The omission of religious groups has been deliberate. Unfortunately, the substitution of a god, over love from other people, has created a major problem for some people. Much like ‘thinking happy thoughts’ will not improve your situation in an emergency, although it may give you temporary relief from despair, thinking ‘God loves you’ will give you temporary relief from despair, but your brain will still recognize that you are being short-changed, as the love you are sensing is not real, but a construct of the mind, and it knows that. Volunteering to ‘spread the word of God’ is really only a desperate effort to pull more people into your group, so that you have more real people around you who may potentially love and accept you. Spreading lies and hatred is almost identical in nature, with the real but not recognized goal being to have more people in your group who think as you do. It will never work though, as only love will be met with love, only respect will be met with respect, and only acceptance will be met with acceptance.
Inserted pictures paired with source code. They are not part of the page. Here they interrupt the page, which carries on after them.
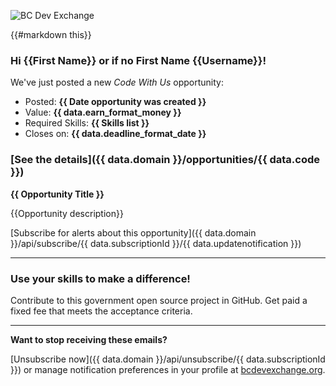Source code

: ![BC Dev Exchange](https://bcdevexchange.org/modules/core/client/img/logo/new-logo.png)

{{#markdown this}}
### Hi {{First Name}} or if no First Name {{Username}}!

We've just posted a new *Code With Us* opportunity:

- Posted: **{{ Date opportunity was created }}**
- Value: **{{ data.earn_format_money }}**
- Required Skills: **{{ Skills list }}**
- Closes on: **{{ data.deadline_format_date }}**

### [See the details]({{ data.domain }}/opportunities/{{ data.code }}) 

**{{ Opportunity Title }}**

{{Opportunity description}}

[Subscribe for alerts about this opportunity]({{ data.domain }}/api/subscribe/{{ data.subscriptionId }}/{{ data.updatenotification }})

---

### Use your skills to make a difference!

Contribute to this government open source project in GitHub. Get paid a fixed fee that meets the acceptance criteria.

---

**Want to stop receiving these emails?**

[Unsubscribe now]({{ data.domain }}/api/unsubscribe/{{ data.subscriptionId }}) or manage notification preferences in your profile at [bcdevexchange.org](http://bcdevexchange.org).

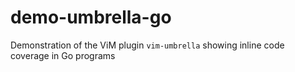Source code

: demo-umbrella-go
================

Demonstration of the ViM plugin `vim-umbrella` showing inline code coverage in Go programs
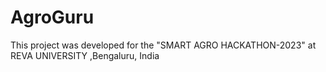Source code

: # AgroGuru
This project was developed for the "SMART AGRO HACKATHON-2023" at REVA UNIVERSITY ,Bengaluru, India
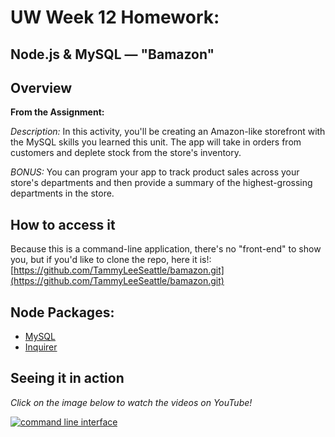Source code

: # UW Week 12 Homework:
## Node.js & MySQL — "Bamazon"

## Overview

**From the Assignment:**

*Description:* In this activity, you'll be creating an Amazon-like storefront with the MySQL skills you learned this unit. The app will take in orders from customers and deplete stock from the store's inventory. 

*BONUS:* You can program your app to track product sales across your store's departments and then provide a summary of the highest-grossing departments in the store.

## How to access it
Because this is a command-line application, there's no "front-end" to show you, but if you'd like to clone the repo, here it is!: [https://github.com/TammyLeeSeattle/bamazon.git](https://github.com/TammyLeeSeattle/bamazon.git)

## Node Packages:

- [MySQL](https://www.npmjs.com/package/mysql)
- [Inquirer](https://www.npmjs.com/package/inquirer)

## Seeing it in action

_Click on the image below to watch the videos on YouTube!_

[![command line interface](https://img.youtube.com/vi/iKEekT83c_4.jpg)](https://youtu.be/iKEekT83c_4)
One momentary thought I had was that if we all love, respect, and accept each other, nobody will volunteer for anything, as we would have all that we need in the way of love and there would be no need to seek it by helping out; but honestly, I think it would be the other way around, that everyone would feel so good about assisting others that they wouldn’t hesitate to extend that helping hand immediately. Perhaps the time to start is now, to help make volunteering happen.